Request A: In the entries further down, copy out word for word the part that opens with the line containing "[完整详情](https:/" and closes with the line containing "## 禁用访问控制服务", including both of those lines.

Page extract:
*****

Call of Duty 4 features team-based and deathmatch-based multiplayer modes on various maps. Each mode has an objective that requires unique strategies to complete. Players can call in UAV reconnaissance scans, air strikes, and attack helicopters, when they achieve three-, five-, and seven-enemy kill streaks respectively. A game ends when either a team or player has reached a predefined number of points, or the allotted time expires in which case the team or player with the most points wins. If the points are even when the time expires, Sudden Death mode is activated in which there is no re-spawning and the team who either has the last man standing, or achieves the objective first are the winners. If the player is in either of the two matches, then there is an Overtime match, in which the next team to win is rewarded the victory.
The player’s performance in the multiplayer mode is tracked with experience points, which can be earned by killing opposing players, completing challenges, completing objectives, or by completing a round or match. As the player gains experience, they advance in level, unlocking new weapons, perks, challenges, and gameplay modes. The highest obtainable level is 55, but on the console versions of the game, the player has the option to enter “Prestige” mode, which returns their level to one and removes all accumulated unlockables. This process can be repeated up to 10 times with a different insignia being given each time.

*****

Entries shown:
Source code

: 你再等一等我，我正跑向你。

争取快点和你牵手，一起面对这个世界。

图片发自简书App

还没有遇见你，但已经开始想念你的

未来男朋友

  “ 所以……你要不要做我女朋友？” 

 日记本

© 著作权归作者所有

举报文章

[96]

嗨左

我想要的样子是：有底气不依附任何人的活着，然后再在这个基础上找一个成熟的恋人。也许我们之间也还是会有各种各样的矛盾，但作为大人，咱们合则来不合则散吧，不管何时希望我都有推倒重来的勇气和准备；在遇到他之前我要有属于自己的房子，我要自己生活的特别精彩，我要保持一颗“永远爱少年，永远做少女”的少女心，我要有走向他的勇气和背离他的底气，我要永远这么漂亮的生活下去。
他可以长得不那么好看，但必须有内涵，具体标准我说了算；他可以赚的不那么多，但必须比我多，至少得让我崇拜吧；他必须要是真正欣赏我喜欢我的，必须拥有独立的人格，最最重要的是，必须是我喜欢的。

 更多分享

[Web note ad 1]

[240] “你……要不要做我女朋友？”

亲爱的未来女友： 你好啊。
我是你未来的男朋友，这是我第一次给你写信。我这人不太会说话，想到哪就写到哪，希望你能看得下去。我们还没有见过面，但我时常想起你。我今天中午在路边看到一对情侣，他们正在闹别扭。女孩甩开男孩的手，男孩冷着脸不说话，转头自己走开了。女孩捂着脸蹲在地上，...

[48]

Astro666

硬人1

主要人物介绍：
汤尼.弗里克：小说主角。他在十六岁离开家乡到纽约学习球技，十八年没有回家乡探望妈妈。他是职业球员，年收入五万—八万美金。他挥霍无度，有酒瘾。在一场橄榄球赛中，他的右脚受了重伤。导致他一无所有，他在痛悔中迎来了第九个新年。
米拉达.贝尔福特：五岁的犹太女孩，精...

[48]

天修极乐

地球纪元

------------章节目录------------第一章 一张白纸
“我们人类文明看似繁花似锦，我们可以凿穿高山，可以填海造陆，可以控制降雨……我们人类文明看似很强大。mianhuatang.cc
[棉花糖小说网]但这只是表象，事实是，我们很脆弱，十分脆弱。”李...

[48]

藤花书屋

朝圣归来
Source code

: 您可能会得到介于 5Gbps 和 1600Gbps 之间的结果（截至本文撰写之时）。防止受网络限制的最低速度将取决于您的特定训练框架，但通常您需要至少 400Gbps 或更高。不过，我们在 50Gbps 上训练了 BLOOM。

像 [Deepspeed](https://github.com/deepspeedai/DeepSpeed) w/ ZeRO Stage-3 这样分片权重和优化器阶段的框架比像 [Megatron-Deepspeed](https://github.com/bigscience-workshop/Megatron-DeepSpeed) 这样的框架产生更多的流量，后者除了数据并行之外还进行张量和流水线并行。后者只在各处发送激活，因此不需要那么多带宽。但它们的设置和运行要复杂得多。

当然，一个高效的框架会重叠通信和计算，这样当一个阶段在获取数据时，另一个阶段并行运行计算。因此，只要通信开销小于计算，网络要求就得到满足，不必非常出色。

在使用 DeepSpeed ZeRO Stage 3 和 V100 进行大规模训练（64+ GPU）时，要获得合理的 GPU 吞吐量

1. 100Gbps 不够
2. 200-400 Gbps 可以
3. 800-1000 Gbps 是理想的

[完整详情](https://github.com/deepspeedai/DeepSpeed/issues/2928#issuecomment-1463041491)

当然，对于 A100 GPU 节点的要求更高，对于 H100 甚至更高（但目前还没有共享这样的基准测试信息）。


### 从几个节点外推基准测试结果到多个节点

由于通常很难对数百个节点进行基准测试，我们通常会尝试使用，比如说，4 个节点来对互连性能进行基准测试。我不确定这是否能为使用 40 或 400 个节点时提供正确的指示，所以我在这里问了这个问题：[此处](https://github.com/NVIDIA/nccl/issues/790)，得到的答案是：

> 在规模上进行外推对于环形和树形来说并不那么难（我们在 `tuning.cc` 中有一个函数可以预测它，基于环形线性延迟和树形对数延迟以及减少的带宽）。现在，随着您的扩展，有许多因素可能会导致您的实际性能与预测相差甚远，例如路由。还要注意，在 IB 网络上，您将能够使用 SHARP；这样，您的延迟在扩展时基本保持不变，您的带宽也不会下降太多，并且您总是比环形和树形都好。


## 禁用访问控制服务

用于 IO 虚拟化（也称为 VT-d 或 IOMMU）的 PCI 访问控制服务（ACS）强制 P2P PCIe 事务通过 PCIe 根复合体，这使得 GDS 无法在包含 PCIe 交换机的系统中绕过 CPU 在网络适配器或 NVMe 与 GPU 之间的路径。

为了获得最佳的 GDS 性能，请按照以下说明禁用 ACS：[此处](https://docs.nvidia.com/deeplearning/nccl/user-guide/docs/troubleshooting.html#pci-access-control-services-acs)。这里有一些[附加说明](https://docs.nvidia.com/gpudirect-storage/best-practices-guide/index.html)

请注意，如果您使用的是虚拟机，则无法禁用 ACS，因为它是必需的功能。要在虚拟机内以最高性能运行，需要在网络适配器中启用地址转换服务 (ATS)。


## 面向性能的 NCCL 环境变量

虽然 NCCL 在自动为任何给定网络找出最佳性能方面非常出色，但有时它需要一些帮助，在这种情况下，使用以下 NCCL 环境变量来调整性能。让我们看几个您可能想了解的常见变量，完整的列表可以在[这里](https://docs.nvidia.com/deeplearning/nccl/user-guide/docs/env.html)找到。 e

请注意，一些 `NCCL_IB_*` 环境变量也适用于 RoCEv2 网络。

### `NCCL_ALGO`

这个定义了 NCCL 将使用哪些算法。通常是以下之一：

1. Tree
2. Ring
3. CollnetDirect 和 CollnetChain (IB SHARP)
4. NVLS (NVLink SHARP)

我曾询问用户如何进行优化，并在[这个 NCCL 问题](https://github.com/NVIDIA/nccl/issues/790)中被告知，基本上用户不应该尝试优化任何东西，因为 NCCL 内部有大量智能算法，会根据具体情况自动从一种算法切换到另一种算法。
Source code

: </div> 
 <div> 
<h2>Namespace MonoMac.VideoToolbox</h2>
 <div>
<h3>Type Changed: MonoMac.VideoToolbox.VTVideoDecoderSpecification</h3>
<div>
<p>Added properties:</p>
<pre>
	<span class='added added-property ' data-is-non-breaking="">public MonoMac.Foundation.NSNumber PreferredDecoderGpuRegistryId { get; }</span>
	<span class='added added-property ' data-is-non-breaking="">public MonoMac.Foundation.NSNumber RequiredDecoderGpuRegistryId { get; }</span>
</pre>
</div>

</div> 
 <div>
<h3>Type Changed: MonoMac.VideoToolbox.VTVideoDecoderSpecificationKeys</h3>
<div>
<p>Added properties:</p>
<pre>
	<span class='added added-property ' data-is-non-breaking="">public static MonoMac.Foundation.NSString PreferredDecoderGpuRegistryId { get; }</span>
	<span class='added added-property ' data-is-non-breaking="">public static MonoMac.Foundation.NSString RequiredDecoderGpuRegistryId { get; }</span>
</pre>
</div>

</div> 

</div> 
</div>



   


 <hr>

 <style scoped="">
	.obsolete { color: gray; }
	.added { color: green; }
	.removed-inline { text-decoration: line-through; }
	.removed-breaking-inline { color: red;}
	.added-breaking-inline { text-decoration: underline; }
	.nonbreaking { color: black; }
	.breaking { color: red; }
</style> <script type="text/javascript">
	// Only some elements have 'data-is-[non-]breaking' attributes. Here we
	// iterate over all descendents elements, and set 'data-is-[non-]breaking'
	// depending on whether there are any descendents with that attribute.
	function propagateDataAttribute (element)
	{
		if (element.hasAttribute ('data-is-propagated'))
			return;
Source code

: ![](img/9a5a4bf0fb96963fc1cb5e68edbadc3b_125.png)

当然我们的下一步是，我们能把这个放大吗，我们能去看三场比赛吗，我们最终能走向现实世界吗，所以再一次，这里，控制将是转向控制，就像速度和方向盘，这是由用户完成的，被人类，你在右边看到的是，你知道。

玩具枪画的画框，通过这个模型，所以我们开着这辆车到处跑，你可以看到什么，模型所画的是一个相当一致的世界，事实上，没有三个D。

*****

Request B: In the Call of Duty 4 multiplayer passage, what kill streak lets a player call in an air strike?

Response box A:
[完整详情](https://github.com/deepspeedai/DeepSpeed/issues/2928#issuecomment-1463041491)

当然，对于 A100 GPU 节点的要求更高，对于 H100 甚至更高（但目前还没有共享这样的基准测试信息）。


### 从几个节点外推基准测试结果到多个节点

由于通常很难对数百个节点进行基准测试，我们通常会尝试使用，比如说，4 个节点来对互连性能进行基准测试。我不确定这是否能为使用 40 或 400 个节点时提供正确的指示，所以我在这里问了这个问题：[此处](https://github.com/NVIDIA/nccl/issues/790)，得到的答案是：

> 在规模上进行外推对于环形和树形来说并不那么难（我们在 `tuning.cc` 中有一个函数可以预测它，基于环形线性延迟和树形对数延迟以及减少的带宽）。现在，随着您的扩展，有许多因素可能会导致您的实际性能与预测相差甚远，例如路由。还要注意，在 IB 网络上，您将能够使用 SHARP；这样，您的延迟在扩展时基本保持不变，您的带宽也不会下降太多，并且您总是比环形和树形都好。


## 禁用访问控制服务

Response box B: A five-enemy kill streak.